● **ABOUT THIS EXERCISE**
Edit the Love Island commentary from "And here we" down to "wheel - Schadenfreude.", changing "stratospheric" to "astronomical", and give that stretch in full.

● **TEXT SEGMENT**
┌──

Finally, we reach the bottom of what is a Mariana Trench of a septic tank - cosmetic surgery brands such as MYA and diet supplement Skinny Sprinkles. “Want to look like her? What you need is gastro-intestinal leakage”. Yeah, they fit the content pretty well actually. How Dame Carolyn could defend them on BBC Breakfast is beyond me.

Is that in then? The simple appeal of buxom girls being driven back to the Stone Age by guys who struggle to talk and flex at the same time?

No, not quite.

This turgid barrel of Medieval pish wouldn’t be fathomable without one crucial and seemingly inexhaustible ingredient.

Money.

And here we you can understand why a program so low-brow exists. It’s hugely popular, socially sharable and drives multi-channel, ever repeatable advertising fees.

Last year, Love Island’s audience was up 73 per cent to two million viewers and the advertising revenue has become stratospheric as apparently reputable brands claw over themselves to reach the mobile screens of millions of young UK viewers.

Looking at the psychology behind the success, the show’s creators have developed a perfect storm of relatable fantasy, escapism, sex, drams and the murky fifth wheel - Schadenfreude.

The inclination to enjoy other failing is a hugely powerful but rarely acknowledged trait (outside media concept brainstorms that is). Rubberneckers gazing on a motorway pile up are a common example of our innate human instinct to relish the horrific downfall of other people.

Carl Jung stated that our mental health is reliant on our shadow - that part of our psyche that harbours our dankest energies such as melancholia and murderousness. The more we repress the dark, the more it foments neuroses or psychoses. To reach our potential of ‘wholeness’ we have to acknowledge our most demonic inclinations. It was for this reason that inclined Renaissance scholars to keep a skull on their desks - to remind them how precious and frail life is.

In Love Island the viewer knows the car crash is coming – the format and skill of the editors ensures that. Add to that gleeful anticipation the perceived beauty and fame of contestants means their inevitable fall from grace is all the more delicious. Our visual senses are titillated, gossip and backstabbing tickle our need to be ‘in the know’ and the constant failures of characters to build relationships beyond pool side trysts feeds our morbid curiosity.

Famed psychologist Eric G Wilson coins it best:-

“Freud believed that our most basic urges are Eros and Thanatos, sex and ruin. We frequently commingle the two”.

So far, so true. But beyond the money and fame, is Love Island just bubble gum for the brain? What of the girls, preening themselves within an inch of their lives before prostrating their bodies in front of waxed gigolos and banks of cameras? Some may argue they’re empowered young women doing what it takes to get ahead in life using their God given talents (namely large breasts and a morals that can dislocate from their selves like an anaconda’s jaw).

└──

[Dataset entries]
┌──

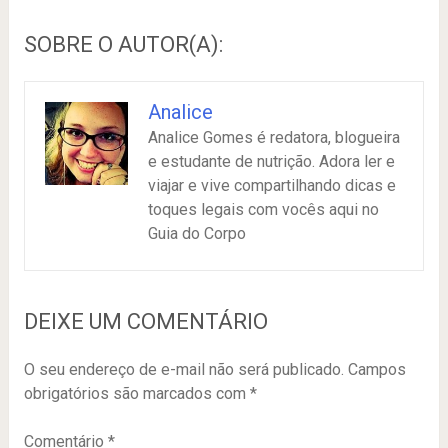
SOBRE O AUTOR(A):
Analice
Analice Gomes é redatora, blogueira
e estudante de nutrição. Adora ler e
viajar e vive compartilhando dicas e
toques legais com vocês aqui no
Guia do Corpo
DEIXE UM COMENTÁRIO
O seu endereço de e-mail não será publicado.
Campos
obrigatórios são marcados com
*
Comentário
*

└──

● **WRITTEN REPLY**
And here we you can understand why a program so low-brow exists. It’s hugely popular, socially sharable and drives multi-channel, ever repeatable advertising fees.

Last year, Love Island’s audience was up 73 per cent to two million viewers and the advertising revenue has become astronomical as apparently reputable brands claw over themselves to reach the mobile screens of millions of young UK viewers.

Looking at the psychology behind the success, the show’s creators have developed a perfect storm of relatable fantasy, escapism, sex, drams and the murky fifth wheel - Schadenfreude.